DATA TO EXAMINE: Begin

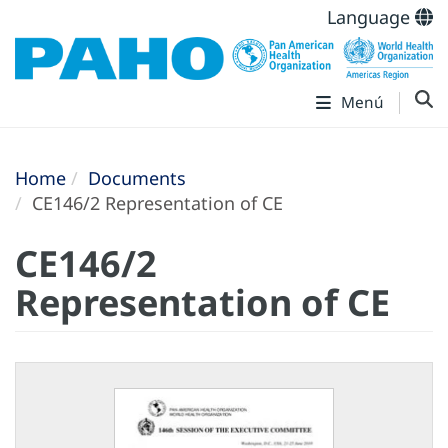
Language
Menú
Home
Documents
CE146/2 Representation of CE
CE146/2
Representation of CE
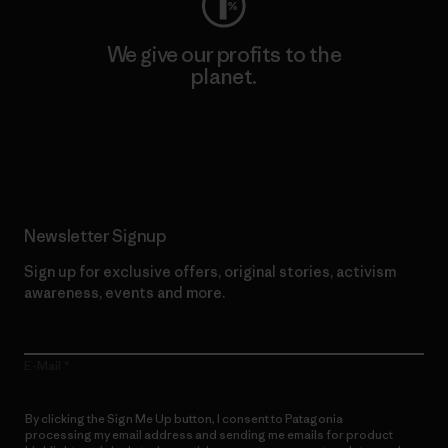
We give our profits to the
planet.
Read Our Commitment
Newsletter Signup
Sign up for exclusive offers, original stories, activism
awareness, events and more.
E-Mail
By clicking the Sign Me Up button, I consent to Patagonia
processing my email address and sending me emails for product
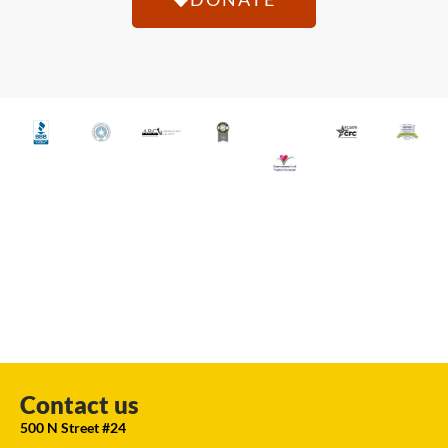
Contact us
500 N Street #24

DATA TO EXAMINE: End
DATA TO EXAMINE: Begin

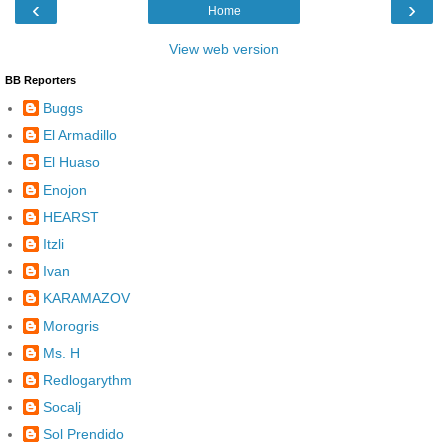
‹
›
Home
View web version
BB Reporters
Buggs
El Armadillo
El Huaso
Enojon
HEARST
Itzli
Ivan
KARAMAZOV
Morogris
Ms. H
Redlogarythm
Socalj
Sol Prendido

DATA TO EXAMINE: End

• ACTION ITEM: Starting with the line above that holds "Sign up for", restate each line word for word up to and including the line that holds "500 N Street #24". Drop the pictures.

• RESPONSE:
Sign up for exclusive offers, original stories, activism
awareness, events and more.
E-Mail
By clicking the Sign Me Up button, I consent to Patagonia
processing my email address and sending me emails for product
Contact us
500 N Street #24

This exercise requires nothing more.